* Required task *
Reproduce everything from "Joe, you really" down to "for more information." in the rolling instalment warrant thread below, with the wording unchanged.

* Text section *
"""

# Rolling instalment warrant - what happens on the reset date?



## joe2000 (20 August 2006)

Hi,

I have a number of rolling instalment warrants which I bought a few months ago. My question is what is going to happen on the reset date? 

Thank you.


----------



## sails (20 August 2006)

Hi Joe,

I have never taken them to the reset date, so not exactly sure either.  However, here is a link to some info on the ASX site: http://www.asx.com.au/investor/warrants/how/rolling_instalments.htm and it looks like the terms and conditions may vary depending on the issuer.

Hopefully someone else can offer you help, but if you don't get any replies suggest you phone the warrant issuer and/or ask an ASX warrant expert by using this form:   http://www.asx.com.au/asx/about/Feedback.jsp

Cheers


----------



## Magdoran (30 August 2006)

joe2000 said:
			
		

> Hi,
> 
> I have a number of rolling instalment warrants which I bought a few months ago. My question is what is going to happen on the reset date?
> 
> Thank you.




Hello Joe,


Margaret is spot on with her advice here.  I saw this earlier, but was flying interstate the last couple of weeks, so didn’t have time to address this question.

Joe, you really should read the issuers terms and conditions, as well as fully read up on instalment warrants if you are going to invest in them.  I have quoted an excerpt out of the ASX issued PDF on Warrants below for your information.  A lot depends on the strike price you bought and if this is ITM, OTM or ATM, and how the issuer structures the “funding” cost (essentially an interest component and fees for the issuer to hold the warrants on your behalf).

It’s kind of like taking out a hire purchase loan on a car - you get to drive it, but you have to pay the yearly payments on it, and pay the residual amount due to own it outright.  Try thinking of it in these terms.  The rollover is essentially the next payment to continue to use the car.  See the conditions set out below for more information.




> *From the ASX PDF on Warrants*
> 
> *Rolling Instalments*
> 
> ...




Regards


Magdoran


----------

"""

* Stored data *

"""

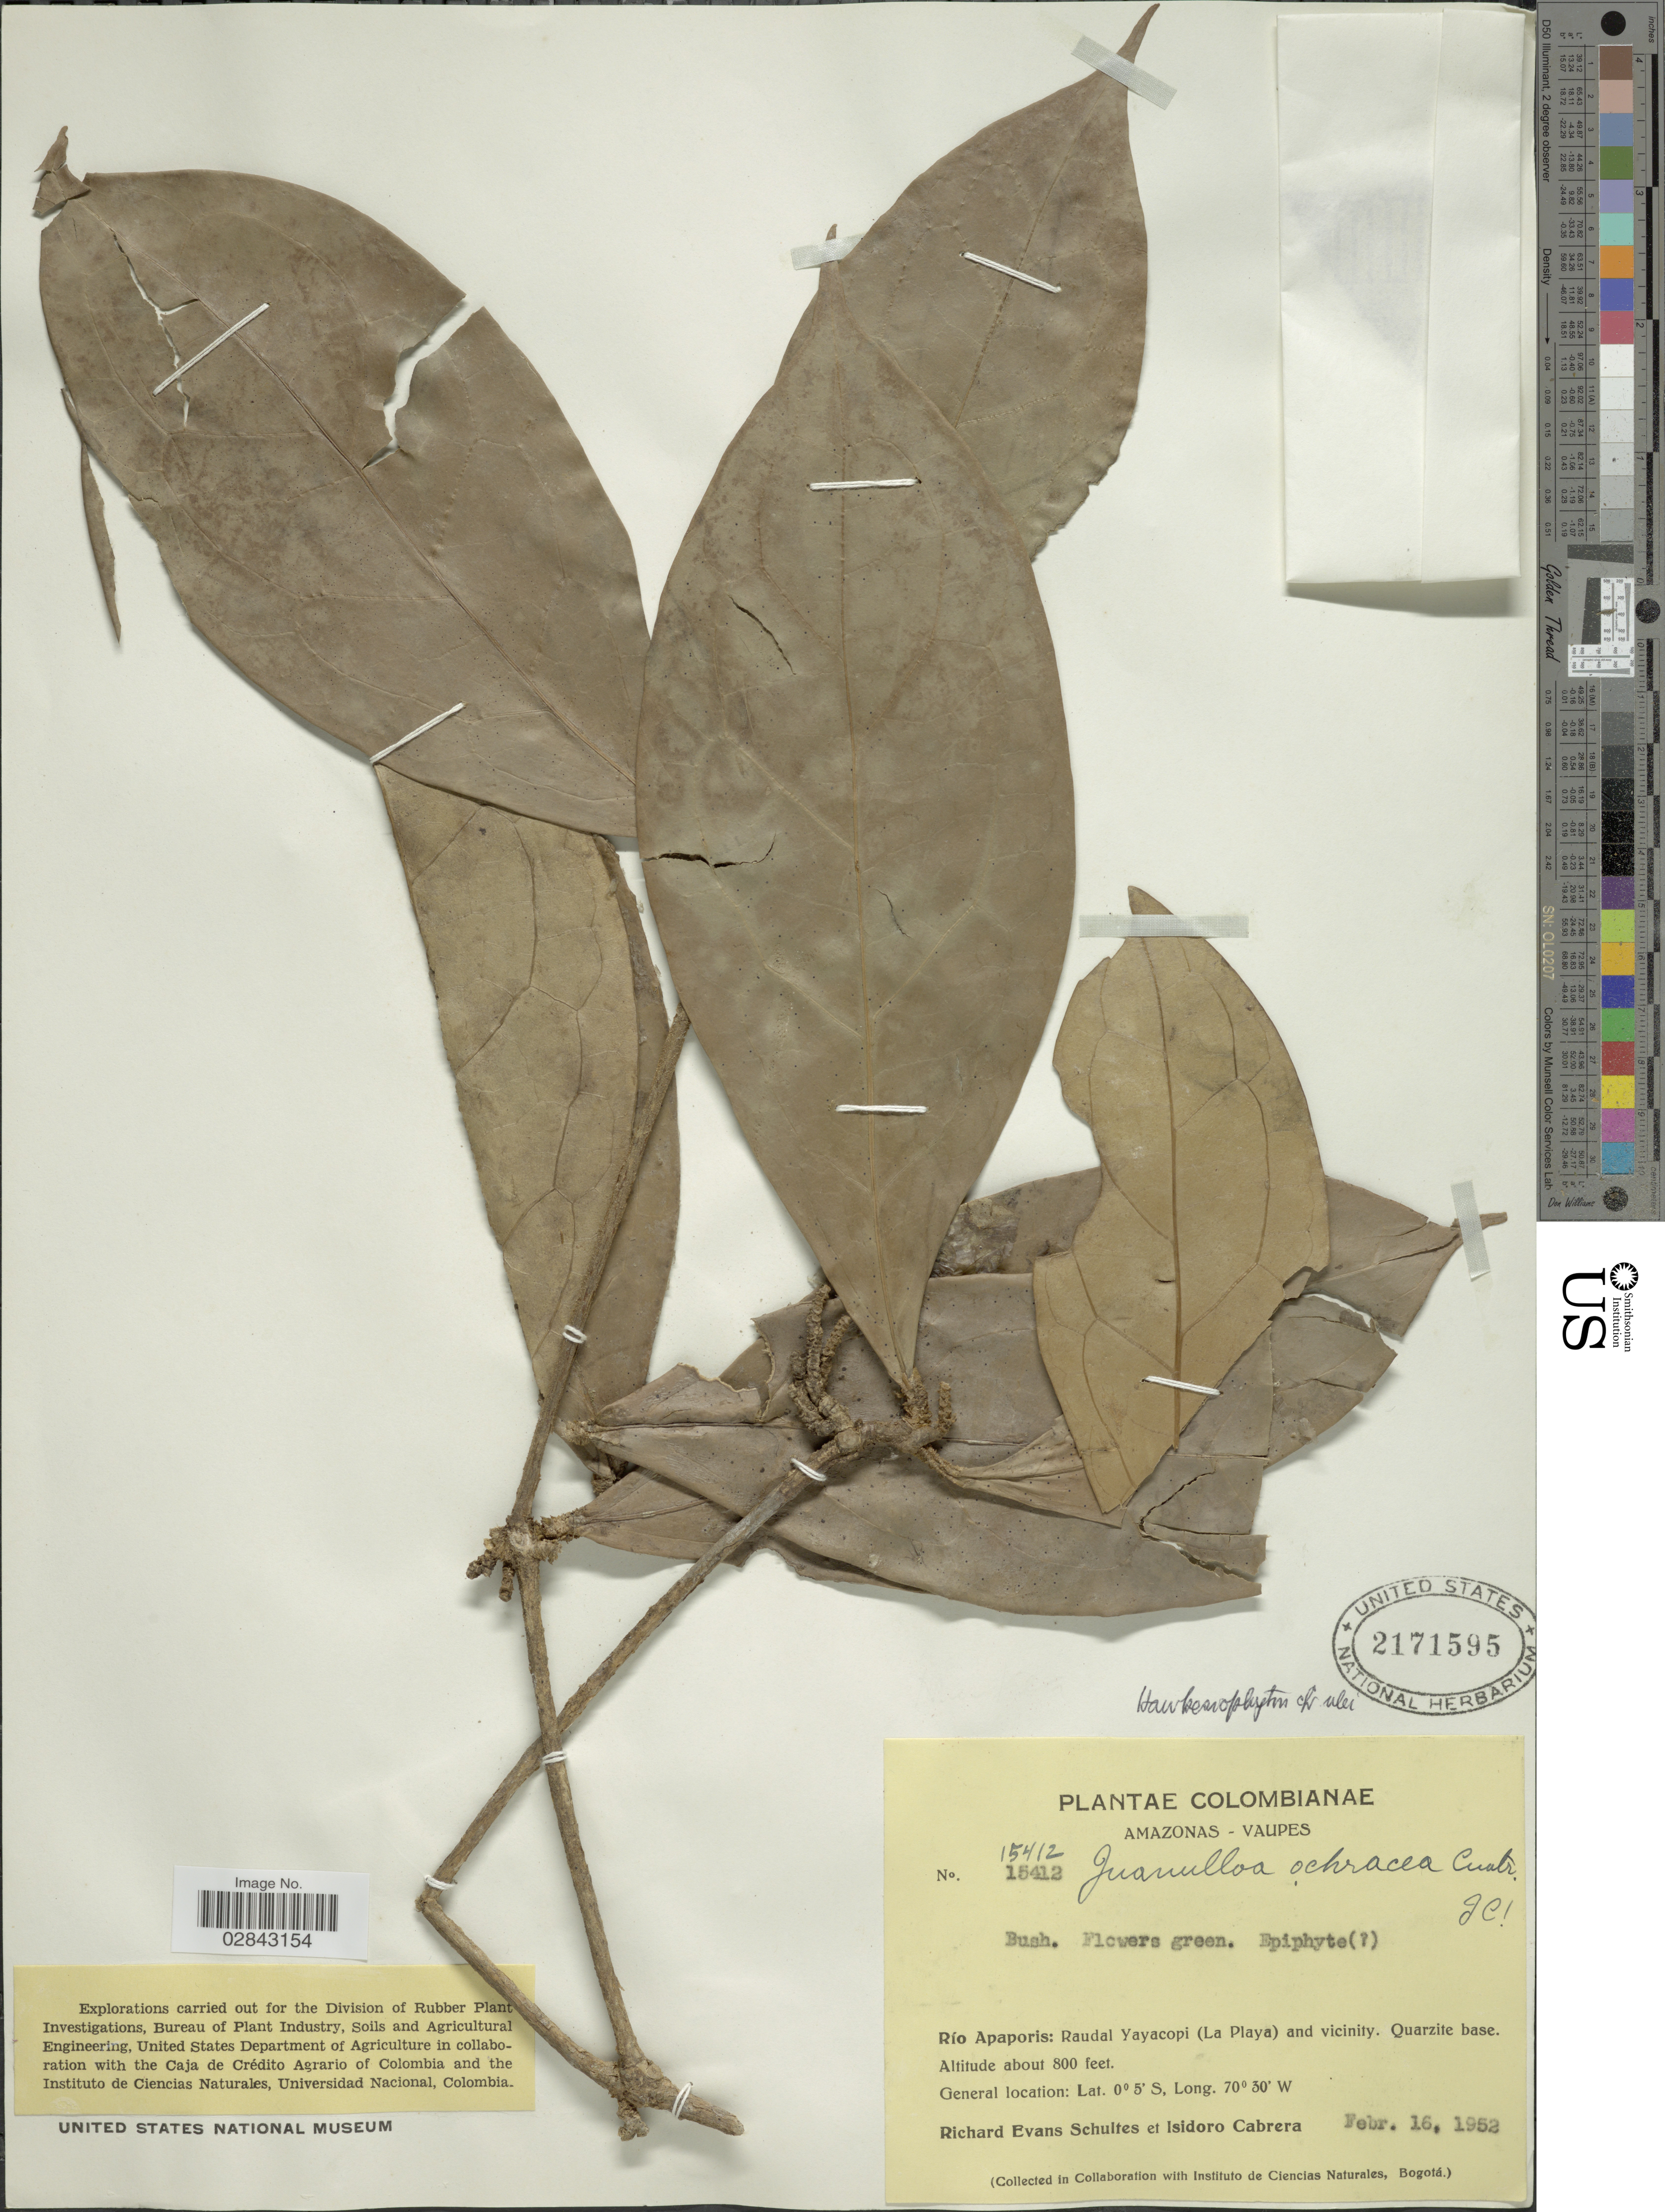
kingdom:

"""

* Problem solution *
Joe, you really should read the issuers terms and conditions, as well as fully read up on instalment warrants if you are going to invest in them.  I have quoted an excerpt out of the ASX issued PDF on Warrants below for your information.  A lot depends on the strike price you bought and if this is ITM, OTM or ATM, and how the issuer structures the “funding” cost (essentially an interest component and fees for the issuer to hold the warrants on your behalf).

It’s kind of like taking out a hire purchase loan on a car - you get to drive it, but you have to pay the yearly payments on it, and pay the residual amount due to own it outright.  Try thinking of it in these terms.  The rollover is essentially the next payment to continue to use the car.  See the conditions set out below for more information.